See documentation for `non_padded_namespaces` parameter in Vocabulary.
INFO:elasticsearch:GET http://localhost:9200/ [status:200 request:0.520s]
INFO:elasticsearch:POST http://localhost:9200/elastic_index/_search [status:200 request:0.353s]
The number of datapacks(including query) is 1
Traceback (most recent call last):
File "./examples/pipeline/inference/search_cord19.py", line 97, in <module>
data_pack = next(nlp.process_dataset()).get_pack_at(1)
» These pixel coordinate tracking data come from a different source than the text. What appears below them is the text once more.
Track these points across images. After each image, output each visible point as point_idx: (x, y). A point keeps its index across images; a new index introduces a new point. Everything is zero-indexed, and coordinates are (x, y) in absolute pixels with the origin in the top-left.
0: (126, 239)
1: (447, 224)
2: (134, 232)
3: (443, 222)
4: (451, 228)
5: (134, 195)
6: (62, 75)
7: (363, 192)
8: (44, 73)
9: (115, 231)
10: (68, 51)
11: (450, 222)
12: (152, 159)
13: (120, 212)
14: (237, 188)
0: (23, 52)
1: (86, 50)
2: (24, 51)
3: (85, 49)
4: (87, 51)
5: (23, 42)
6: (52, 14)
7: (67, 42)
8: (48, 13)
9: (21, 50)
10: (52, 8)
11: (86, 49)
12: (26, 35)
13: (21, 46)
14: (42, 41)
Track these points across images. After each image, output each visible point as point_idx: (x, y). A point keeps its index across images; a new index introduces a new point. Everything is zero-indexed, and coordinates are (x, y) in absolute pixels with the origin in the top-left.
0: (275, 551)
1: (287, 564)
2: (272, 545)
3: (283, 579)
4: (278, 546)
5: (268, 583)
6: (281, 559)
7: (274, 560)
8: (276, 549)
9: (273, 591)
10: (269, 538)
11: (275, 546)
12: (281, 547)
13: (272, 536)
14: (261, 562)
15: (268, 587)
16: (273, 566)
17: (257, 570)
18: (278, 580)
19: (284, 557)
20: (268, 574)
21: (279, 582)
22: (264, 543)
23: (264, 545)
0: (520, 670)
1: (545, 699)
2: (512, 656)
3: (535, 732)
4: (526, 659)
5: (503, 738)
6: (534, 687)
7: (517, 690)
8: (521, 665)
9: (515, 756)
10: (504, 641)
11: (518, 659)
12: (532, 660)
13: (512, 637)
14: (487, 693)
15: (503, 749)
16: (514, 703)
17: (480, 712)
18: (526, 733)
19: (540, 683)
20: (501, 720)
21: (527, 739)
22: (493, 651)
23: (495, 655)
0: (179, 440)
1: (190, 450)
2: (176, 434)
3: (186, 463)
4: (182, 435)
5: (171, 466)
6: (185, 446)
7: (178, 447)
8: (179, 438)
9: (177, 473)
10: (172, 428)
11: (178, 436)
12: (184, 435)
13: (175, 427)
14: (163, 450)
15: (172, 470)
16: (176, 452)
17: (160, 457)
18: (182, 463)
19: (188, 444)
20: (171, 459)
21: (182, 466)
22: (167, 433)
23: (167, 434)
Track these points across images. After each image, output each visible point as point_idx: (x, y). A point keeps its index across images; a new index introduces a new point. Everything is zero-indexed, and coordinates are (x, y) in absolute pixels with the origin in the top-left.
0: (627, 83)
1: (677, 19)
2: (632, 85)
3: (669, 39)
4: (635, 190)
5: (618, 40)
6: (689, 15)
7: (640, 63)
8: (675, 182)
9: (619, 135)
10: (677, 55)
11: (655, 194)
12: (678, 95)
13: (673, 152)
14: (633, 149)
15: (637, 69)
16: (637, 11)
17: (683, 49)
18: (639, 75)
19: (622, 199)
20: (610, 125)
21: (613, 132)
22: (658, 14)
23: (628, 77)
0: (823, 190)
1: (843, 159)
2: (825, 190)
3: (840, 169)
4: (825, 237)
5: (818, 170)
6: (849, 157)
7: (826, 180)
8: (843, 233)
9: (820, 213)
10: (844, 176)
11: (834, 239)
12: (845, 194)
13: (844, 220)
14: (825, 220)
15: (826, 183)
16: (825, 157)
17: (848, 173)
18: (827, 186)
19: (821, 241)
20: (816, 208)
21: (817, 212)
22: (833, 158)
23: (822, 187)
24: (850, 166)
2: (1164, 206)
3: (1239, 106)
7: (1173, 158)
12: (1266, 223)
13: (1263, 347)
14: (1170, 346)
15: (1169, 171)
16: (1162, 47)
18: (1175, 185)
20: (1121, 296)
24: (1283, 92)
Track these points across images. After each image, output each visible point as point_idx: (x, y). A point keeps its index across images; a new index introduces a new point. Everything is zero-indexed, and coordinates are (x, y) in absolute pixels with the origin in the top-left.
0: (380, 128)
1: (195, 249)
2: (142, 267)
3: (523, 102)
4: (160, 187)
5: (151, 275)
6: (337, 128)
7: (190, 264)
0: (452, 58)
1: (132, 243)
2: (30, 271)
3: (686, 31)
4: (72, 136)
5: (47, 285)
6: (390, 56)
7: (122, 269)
File "/home/ubuntu/.pyenv/versions/3.7.13/lib/python3.7/site-packages/forte/data/multi_pack.py", line 491, in get_pack_at
return self.packs[index]
IndexError: list index out of range
It seems I'm not reading the datasets at all, even though I tried to read the sample datasets that were provided in the previous step with
python examples/pipeline/indexer/cordindexer.py --data-dir ./data/document_parses/sample_pdf_json
which output the following really quickly, so it doesn't seem it indexed any data...
WARNING:root:Re-declared a new class named [ConstituentNode], which is probably used in import.
INFO:elasticsearch:GET http://localhost:9200/ [status:200 request:0.008s]
/home/ubuntu/.pyenv/versions/3.7.13/lib/python3.7/site-packages/elasticsearch/connection/base.py:200: ElasticsearchWarning: [types removal] Specifying types in bulk requests is deprecated.
warnings.warn(message, category=ElasticsearchWarning)
INFO:elasticsearch:POST http://localhost:9200/_bulk?refresh=true [status:200 request:0.338s]
and that directory contains three dataset files:
- 55736408816d3f956d830854659f24109444a36c.json
- aadc3e716b6cb0e898953dff056124378b31483c.json
- ffff73d17bc392ee68f3f16ef37d25579cb99322.json
i also noticed that in the config.yml file for the Indexer, it has fields doc_id and content https://github.com/petuum/composing_information_system/blob/main/examples/pipeline/indexer/config.yml#L3, however the above dataset files don't contain those fields at all, most of the content is in fields title, text, and section, but if i update that config.yml to be the following i get the same outcome
create_index:
batch_size: 10000
fields:
# - doc_id
# - content
- title
- text
- section